» PROBLEM REQUIREMENTS
Print out every one of the following lines exactly as they appear, omitting the pictures.

» EXERCISE DATA
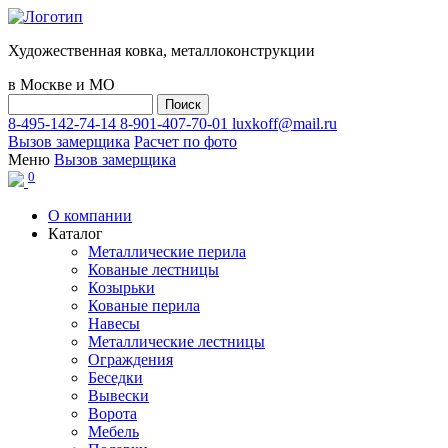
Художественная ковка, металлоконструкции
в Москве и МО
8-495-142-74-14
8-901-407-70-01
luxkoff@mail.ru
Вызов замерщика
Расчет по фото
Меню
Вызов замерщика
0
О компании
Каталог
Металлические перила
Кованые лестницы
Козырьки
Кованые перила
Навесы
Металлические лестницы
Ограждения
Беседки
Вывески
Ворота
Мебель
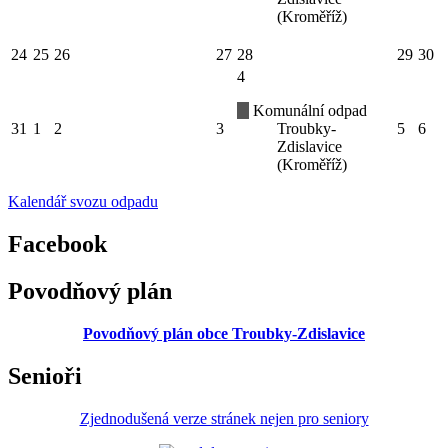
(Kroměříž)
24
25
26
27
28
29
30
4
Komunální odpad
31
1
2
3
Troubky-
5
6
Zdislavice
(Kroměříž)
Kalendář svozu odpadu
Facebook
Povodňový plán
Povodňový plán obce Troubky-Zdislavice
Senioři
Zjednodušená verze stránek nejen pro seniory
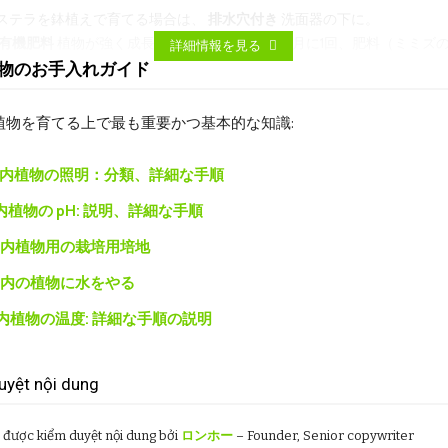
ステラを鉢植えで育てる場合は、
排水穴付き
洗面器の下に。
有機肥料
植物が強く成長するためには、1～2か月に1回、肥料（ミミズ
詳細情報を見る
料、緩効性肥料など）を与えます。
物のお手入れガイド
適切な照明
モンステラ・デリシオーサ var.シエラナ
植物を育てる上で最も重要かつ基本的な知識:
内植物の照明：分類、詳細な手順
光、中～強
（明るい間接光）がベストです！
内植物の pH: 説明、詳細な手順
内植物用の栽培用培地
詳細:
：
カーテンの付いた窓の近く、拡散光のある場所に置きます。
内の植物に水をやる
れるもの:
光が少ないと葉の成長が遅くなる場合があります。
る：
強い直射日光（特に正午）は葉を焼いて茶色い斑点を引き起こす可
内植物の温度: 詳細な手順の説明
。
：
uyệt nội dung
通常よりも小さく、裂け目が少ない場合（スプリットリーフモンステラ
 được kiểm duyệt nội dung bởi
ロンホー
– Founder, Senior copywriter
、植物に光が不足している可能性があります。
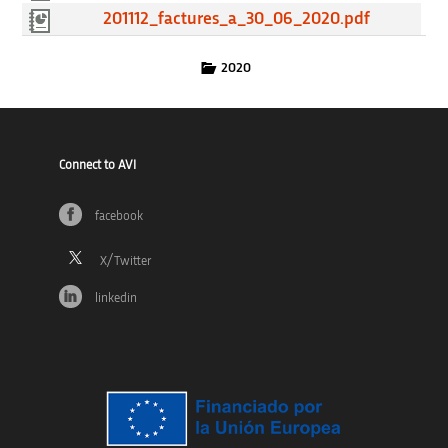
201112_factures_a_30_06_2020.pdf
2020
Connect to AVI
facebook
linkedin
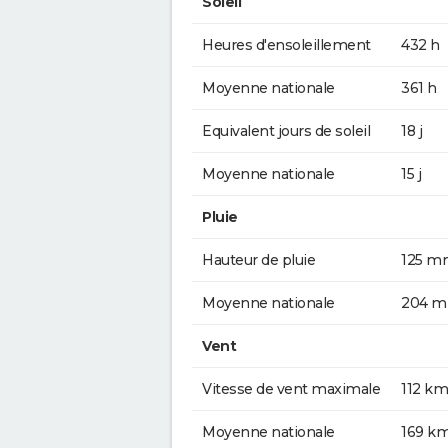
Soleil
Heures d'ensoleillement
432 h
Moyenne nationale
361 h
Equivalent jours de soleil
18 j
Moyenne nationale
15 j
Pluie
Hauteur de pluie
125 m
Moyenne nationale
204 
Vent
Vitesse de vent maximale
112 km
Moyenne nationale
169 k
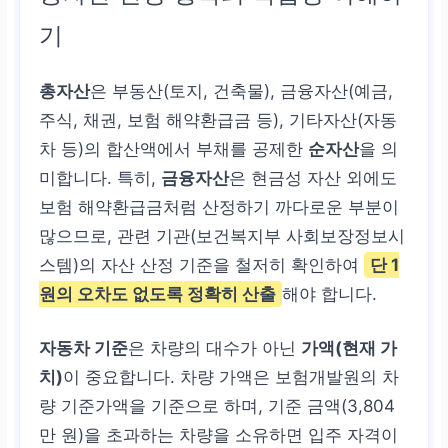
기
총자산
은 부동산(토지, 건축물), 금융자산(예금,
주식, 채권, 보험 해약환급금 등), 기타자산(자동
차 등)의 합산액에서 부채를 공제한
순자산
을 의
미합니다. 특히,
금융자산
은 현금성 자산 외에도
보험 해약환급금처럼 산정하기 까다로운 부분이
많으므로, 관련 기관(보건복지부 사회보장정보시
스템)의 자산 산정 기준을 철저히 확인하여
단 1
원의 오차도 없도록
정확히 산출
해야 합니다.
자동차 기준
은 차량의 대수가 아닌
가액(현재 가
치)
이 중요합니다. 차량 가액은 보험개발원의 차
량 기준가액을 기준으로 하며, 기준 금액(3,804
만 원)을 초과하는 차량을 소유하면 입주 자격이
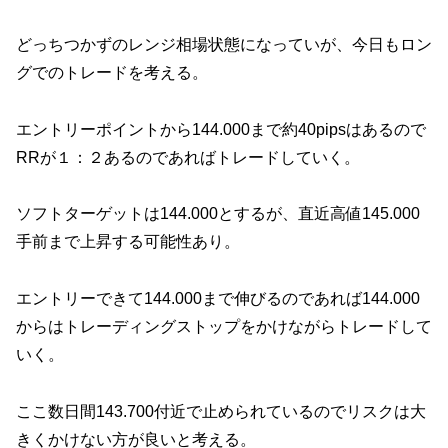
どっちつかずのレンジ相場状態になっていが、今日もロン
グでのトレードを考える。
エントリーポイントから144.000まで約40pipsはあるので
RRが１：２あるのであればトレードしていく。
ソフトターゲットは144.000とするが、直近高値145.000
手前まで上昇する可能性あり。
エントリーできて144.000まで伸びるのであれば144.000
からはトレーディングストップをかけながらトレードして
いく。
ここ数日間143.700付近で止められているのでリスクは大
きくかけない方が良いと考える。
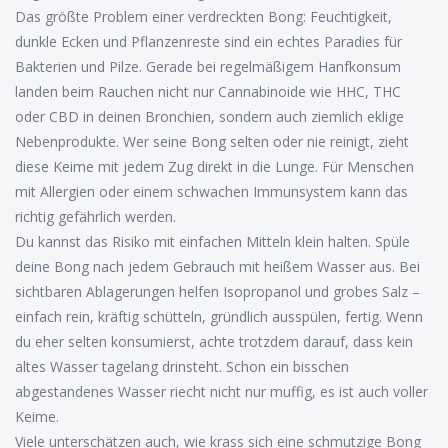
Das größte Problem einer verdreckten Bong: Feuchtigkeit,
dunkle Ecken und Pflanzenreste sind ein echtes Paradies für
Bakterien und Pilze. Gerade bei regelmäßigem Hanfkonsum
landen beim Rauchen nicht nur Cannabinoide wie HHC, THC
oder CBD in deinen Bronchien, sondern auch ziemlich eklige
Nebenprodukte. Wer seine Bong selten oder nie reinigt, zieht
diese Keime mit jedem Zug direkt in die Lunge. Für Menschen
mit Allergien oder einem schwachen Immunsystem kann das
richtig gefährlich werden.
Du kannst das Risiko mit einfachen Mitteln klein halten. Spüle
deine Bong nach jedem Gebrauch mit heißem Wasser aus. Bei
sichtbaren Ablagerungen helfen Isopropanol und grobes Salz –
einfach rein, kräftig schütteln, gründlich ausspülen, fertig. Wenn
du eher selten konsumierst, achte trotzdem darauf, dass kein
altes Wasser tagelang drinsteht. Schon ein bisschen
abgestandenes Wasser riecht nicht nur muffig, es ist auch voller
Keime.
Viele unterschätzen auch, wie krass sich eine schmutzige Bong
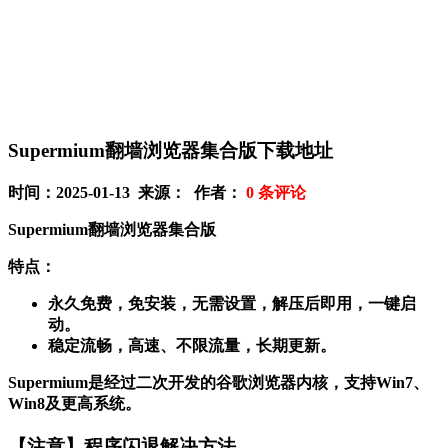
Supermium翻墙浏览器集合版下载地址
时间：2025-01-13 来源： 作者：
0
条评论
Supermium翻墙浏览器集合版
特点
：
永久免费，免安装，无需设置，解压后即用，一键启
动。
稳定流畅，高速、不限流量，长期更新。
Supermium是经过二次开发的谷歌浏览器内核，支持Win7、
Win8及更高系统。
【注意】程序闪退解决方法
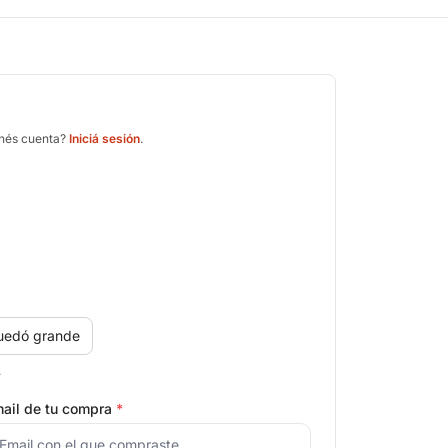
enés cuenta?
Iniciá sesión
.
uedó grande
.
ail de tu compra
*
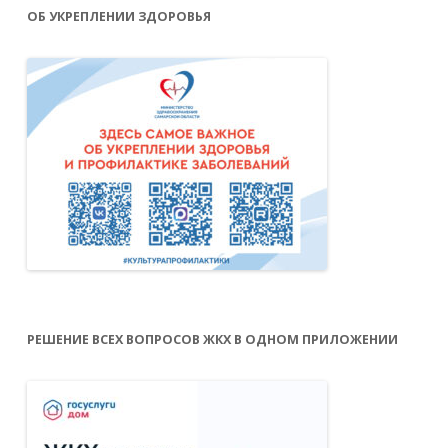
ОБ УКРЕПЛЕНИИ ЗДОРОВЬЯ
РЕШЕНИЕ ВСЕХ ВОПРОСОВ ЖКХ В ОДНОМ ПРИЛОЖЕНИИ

» SOLVED PROBLEM
Художественная ковка, металлоконструкции
в Москве и МО
8-495-142-74-14
8-901-407-70-01
luxkoff@mail.ru
Вызов замерщика
Расчет по фото
Меню
Вызов замерщика
0
О компании
Каталог
Металлические перила
Кованые лестницы
Козырьки
Кованые перила
Навесы
Металлические лестницы
Ограждения
Беседки
Вывески
Ворота
Мебель
(Kroměříž)
24
25
26
27
28
29
30
4
Komunální odpad
31
1
2
3
Troubky-
5
6
Zdislavice
(Kroměříž)
Kalendář svozu odpadu
Facebook
Povodňový plán
Povodňový plán obce Troubky-Zdislavice
Senioři
Zjednodušená verze stránek nejen pro seniory
ステラを鉢植えで育てる場合は、
排水穴付き
洗面器の下に。
有機肥料
植物が強く成長するためには、1～2か月に1回、肥料（ミミズ
詳細情報を見る
料、緩効性肥料など）を与えます。
物のお手入れガイド
適切な照明
モンステラ・デリシオーサ var.シエラナ
植物を育てる上で最も重要かつ基本的な知識:
内植物の照明：分類、詳細な手順
光、中～強
（明るい間接光）がベストです！
内植物の pH: 説明、詳細な手順
内植物用の栽培用培地
詳細:
：
カーテンの付いた窓の近く、拡散光のある場所に置きます。
内の植物に水をやる
れるもの:
光が少ないと葉の成長が遅くなる場合があります。
る：
強い直射日光（特に正午）は葉を焼いて茶色い斑点を引き起こす可
内植物の温度: 詳細な手順の説明
。
：
uyệt nội dung
通常よりも小さく、裂け目が少ない場合（スプリットリーフモンステラ
 được kiểm duyệt nội dung bởi
ロンホー
– Founder, Senior copywriter
、植物に光が不足している可能性があります。
201112_factures_a_30_06_2020.pdf
2020
Connect to AVI
facebook
linkedin
Soleil
Heures d'ensoleillement
432 h
Moyenne nationale
361 h
Equivalent jours de soleil
18 j
Moyenne nationale
15 j
Pluie
Hauteur de pluie
125 m
Moyenne nationale
204 
Vent
Vitesse de vent maximale
112 km
Moyenne nationale
169 k
기
총자산
은 부동산(토지, 건축물), 금융자산(예금,
주식, 채권, 보험 해약환급금 등), 기타자산(자동
차 등)의 합산액에서 부채를 공제한
순자산
을 의
미합니다. 특히,
금융자산
은 현금성 자산 외에도
보험 해약환급금처럼 산정하기 까다로운 부분이
많으므로, 관련 기관(보건복지부 사회보장정보시
스템)의 자산 산정 기준을 철저히 확인하여
단 1
원의 오차도 없도록
정확히 산출
해야 합니다.
자동차 기준
은 차량의 대수가 아닌
가액(현재 가
치)
이 중요합니다. 차량 가액은 보험개발원의 차
량 기준가액을 기준으로 하며, 기준 금액(3,804
만 원)을 초과하는 차량을 소유하면 입주 자격이
どっちつかずのレンジ相場状態になっていが、今日もロン
グでのトレードを考える。
エントリーポイントから144.000まで約40pipsはあるので
RRが１：２あるのであればトレードしていく。
ソフトターゲットは144.000とするが、直近高値145.000
手前まで上昇する可能性あり。
エントリーできて144.000まで伸びるのであれば144.000
からはトレーディングストップをかけながらトレードして
いく。
ここ数日間143.700付近で止められているのでリスクは大
きくかけない方が良いと考える。
Das größte Problem einer verdreckten Bong: Feuchtigkeit,
dunkle Ecken und Pflanzenreste sind ein echtes Paradies für
Bakterien und Pilze. Gerade bei regelmäßigem Hanfkonsum
landen beim Rauchen nicht nur Cannabinoide wie HHC, THC
oder CBD in deinen Bronchien, sondern auch ziemlich eklige
Nebenprodukte. Wer seine Bong selten oder nie reinigt, zieht
diese Keime mit jedem Zug direkt in die Lunge. Für Menschen
mit Allergien oder einem schwachen Immunsystem kann das
richtig gefährlich werden.
Du kannst das Risiko mit einfachen Mitteln klein halten. Spüle
deine Bong nach jedem Gebrauch mit heißem Wasser aus. Bei
sichtbaren Ablagerungen helfen Isopropanol und grobes Salz –
einfach rein, kräftig schütteln, gründlich ausspülen, fertig. Wenn
du eher selten konsumierst, achte trotzdem darauf, dass kein
altes Wasser tagelang drinsteht. Schon ein bisschen
abgestandenes Wasser riecht nicht nur muffig, es ist auch voller
Keime.
Viele unterschätzen auch, wie krass sich eine schmutzige Bong
Supermium翻墙浏览器集合版下载地址
时间：2025-01-13 来源： 作者：
0
条评论
Supermium翻墙浏览器集合版
特点
：
永久免费，免安装，无需设置，解压后即用，一键启
动。
稳定流畅，高速、不限流量，长期更新。
Supermium是经过二次开发的谷歌浏览器内核，支持Win7、
Win8及更高系统。
【注意】程序闪退解决方法
enés cuenta?
Iniciá sesión
.
uedó grande
.
ail de tu compra
*
ОБ УКРЕПЛЕНИИ ЗДОРОВЬЯ
РЕШЕНИЕ ВСЕХ ВОПРОСОВ ЖКХ В ОДНОМ ПРИЛОЖЕНИИ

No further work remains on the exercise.